Ihr Betrieb hat im vergangenen Jahr rund 100 000 Euro für die Entsorgung der überschüssigen Gülle bezahlt. Sie schätzt, dass diese Summe in den nächsten zwei Jahren auf etwa 400.000 Euro ansteigen könnte, da die Mengen, die auf ihre Felder ausgebracht werden, verringert werden müssen.
„Wenn sich alles so entwickelt, wie es derzeit aussieht“, sagt Nanda, „glaube ich nicht, dass wir unseren Familienbetrieb im Jahr 2030 noch haben werden. Das ist richtig. Man möchte Teil der Lösung sein, aber sie machen es unmöglich. Es ist sehr schwierig, in dieser Situation keine Einflussmöglichkeiten zu haben.“
Nichtregierungsorganisationen äußern Bedenken, dass die Entscheidung der Regierungsbehörden, die Stickstoffemissionsziele zu verzögern, schwerwiegende Auswirkungen auf die Ökosysteme haben könnte. Ich habe einen Vertreter der Organisation „Mobilisation for the Environment“ getroffen, die dafür bekannt ist, die Regierung und Landwirte vor Gericht zu bringen, um die Umwelt zu schützen.
„Du bist in meinem Garten, aber er grenzt an das Natura 2000-Gebiet Kwade Hoek“, sagt der Aktivist Max van der Sleen. „Hier kann man im Grunde versuchen, den Verlust der biologischen Vielfalt zu verstehen. Früher gab es hier eine schöne Dünenvegetation. Sie ist mittlerweile vollständig von Brennnesseln und Hopfen überwuchert. Das verändert die Ökosysteme.“
In den Niederlanden befinden sich lediglichr 28 % der Natura-2000-Schutzgebiete in einem guten Zustand. Diese Gebiete wurden zum Schutz der wertvollsten und am stärksten bedrohten Arten und Lebensräume in Europa eingerichtet. Max erklärt, dass die niederländische Regierung dies einfach nicht tut.
„Die Regierung will in den nächsten fünf Jahren nicht so schnell handeln, und sie hat ein gutes Argument dafür. Sie sagt, dass die sozialen Kosten sehr hoch wären, aber das ist bereits seit 40 Jahren bekannt. Die Vorschriften, nach denen sie handeln müssen, stammen bereits aus dem Jahr 2019.“
Max erklärt, dass seine Nichtregierungsorganisation nicht die Schließung der landwirtschaftlichen Betriebe anstrebe, sondern ein Gleichgewicht zwischen Produktion und Naturschutz.
„Es sind nicht die Landwirte, die das nicht wollen. Wenn man ihnen die Chance gibt, sich in Richtung einer nachhaltigeren Landwirtschaft zu entwickeln, werden sie diese nutzen. Aber die Regierung muss es zulassen.“
Warum ist es für die Niederlande und andere europäische Länder so schwierig, die Stickstoffbelastung zu verringern? Jan Willem Erisman, Professor für ökologische Nachhaltigkeit am Leidener Institut für Umweltwissenschaften , erklärt, dass die Tatsache, dass der landwirtschaftliche Wandel ein langfristiger Prozess ist, oft unterschätzt wird, während die Politik „Lösungen für morgen braucht“.
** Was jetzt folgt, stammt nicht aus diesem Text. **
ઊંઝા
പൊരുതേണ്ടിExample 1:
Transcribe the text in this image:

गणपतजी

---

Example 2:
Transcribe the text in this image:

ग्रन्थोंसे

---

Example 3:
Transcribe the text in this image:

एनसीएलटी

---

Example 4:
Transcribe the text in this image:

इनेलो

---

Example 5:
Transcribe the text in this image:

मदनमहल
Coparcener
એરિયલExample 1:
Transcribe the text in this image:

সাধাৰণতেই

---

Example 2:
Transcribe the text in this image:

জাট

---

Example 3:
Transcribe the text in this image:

„Es sollte eine langfristige Politik geben, die den Landwirten schrittweise hilft, auf Nachhaltigkeit umzustellen, und sie Schritt für Schritt unterstützt. Diese Politik ist nicht vorhanden“, erklärt Professor Erisman.
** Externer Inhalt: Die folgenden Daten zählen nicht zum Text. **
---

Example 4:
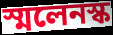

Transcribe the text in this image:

স্মলেনস্ক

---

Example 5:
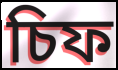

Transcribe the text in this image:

চিফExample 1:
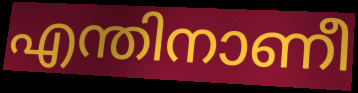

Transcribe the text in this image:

എന്തിനാണീ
Je länger die Verzögerungen in den Niederlanden und im übrigen Europa andauern, desto höher werden die Kosten der Untätigkeit - für die Landwirte, die Ökosysteme und die grüne Agenda der EU. Die Frage ist nun, ob ein sinnvoller Wandel rechtzeitig eintritt - und zu welchem Preis.